Unexpected Complexity in the Electro-Oxidation of Iodide on Gold in the Ionic Liquid 1-Ethyl-3-methylimidazolium bis(trifluoromethanesulfonyl)imide

摘要

The electro-oxidation of iodide on a gold electrode in the room temperature ionic liquid 1-ethyl-3-methylimidazolium bis(trifluoromethanesulfonyl)imide has been investigated using transient cyclic voltammetry, linear-sweep semi-integral voltammetry, an electrochemical quartz crystal microbalance technique, and coulometry/electrogravimetry. Two oxidation processes are observed, with an electron stoichiometry of 1:1, compared with the well-known 2:1 electron stoichiometry observed on other commonly used electrode materials, such as platinum, glassy carbon, and boron-doped diamond, under identical conditions. Detailed mechanistic information, obtained in situ using an electrochemical quartz crystal microbalance, reveals that this unusual observation can be attributed to the dissolution of the gold electrode in the presence of iodide.
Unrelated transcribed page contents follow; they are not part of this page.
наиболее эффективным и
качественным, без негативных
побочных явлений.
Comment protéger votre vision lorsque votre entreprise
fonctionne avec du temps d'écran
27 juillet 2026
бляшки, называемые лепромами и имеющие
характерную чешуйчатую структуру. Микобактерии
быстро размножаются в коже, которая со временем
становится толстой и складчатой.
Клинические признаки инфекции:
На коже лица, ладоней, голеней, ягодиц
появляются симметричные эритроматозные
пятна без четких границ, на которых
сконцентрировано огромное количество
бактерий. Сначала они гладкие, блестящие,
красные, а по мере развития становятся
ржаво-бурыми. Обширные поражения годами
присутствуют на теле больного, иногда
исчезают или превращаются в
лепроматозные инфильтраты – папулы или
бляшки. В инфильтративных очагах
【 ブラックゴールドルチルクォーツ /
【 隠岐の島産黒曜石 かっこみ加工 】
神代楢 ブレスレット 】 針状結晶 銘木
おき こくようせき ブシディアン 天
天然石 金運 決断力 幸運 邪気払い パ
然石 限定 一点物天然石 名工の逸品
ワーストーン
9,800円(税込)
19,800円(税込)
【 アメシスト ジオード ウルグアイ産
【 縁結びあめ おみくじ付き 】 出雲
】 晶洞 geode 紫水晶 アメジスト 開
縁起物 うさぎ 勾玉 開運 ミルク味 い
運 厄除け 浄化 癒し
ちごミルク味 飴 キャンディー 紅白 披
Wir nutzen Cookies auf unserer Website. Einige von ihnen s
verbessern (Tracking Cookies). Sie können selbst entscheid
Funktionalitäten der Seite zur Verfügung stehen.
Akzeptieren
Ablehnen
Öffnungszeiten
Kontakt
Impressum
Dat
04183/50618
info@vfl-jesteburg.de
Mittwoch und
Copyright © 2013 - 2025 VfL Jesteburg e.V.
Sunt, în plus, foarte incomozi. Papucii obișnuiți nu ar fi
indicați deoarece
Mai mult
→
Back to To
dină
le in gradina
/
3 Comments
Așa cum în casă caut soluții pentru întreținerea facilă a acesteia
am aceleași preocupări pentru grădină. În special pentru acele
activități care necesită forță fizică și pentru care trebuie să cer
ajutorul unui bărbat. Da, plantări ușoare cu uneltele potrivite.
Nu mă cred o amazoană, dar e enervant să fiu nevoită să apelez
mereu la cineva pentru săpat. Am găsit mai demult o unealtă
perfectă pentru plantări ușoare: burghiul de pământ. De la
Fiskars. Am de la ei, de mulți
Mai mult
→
Coulometric/electrogravimetric analysis suggests that the oxidation state of the soluble gold species is +1 and that diiodoaurate, [AuI_2]~-, is the likely intermediate. A proportionally smaller amount of triiodide intermediate is also detected by means of UV-vis spectroscopy. On this basis, it is proposed that iodide oxidation on gold occurs via two parallel pathways: predominantly via a diiodoaurate intermediate 2I~- + Au <=> [AuI_2]~- + e~- and [AuI_2]~- <=> I_2 + Au + e~- and to a lesser extent via a triiodide intermediate 3I~- <=> I_3~- + 2e~- and I_3~- <=> 3/2I_2 + e~-. This proposed mechanism was further supported by voltammetric investigations with an authentic sample of the anionic [AuI_2]~- complex.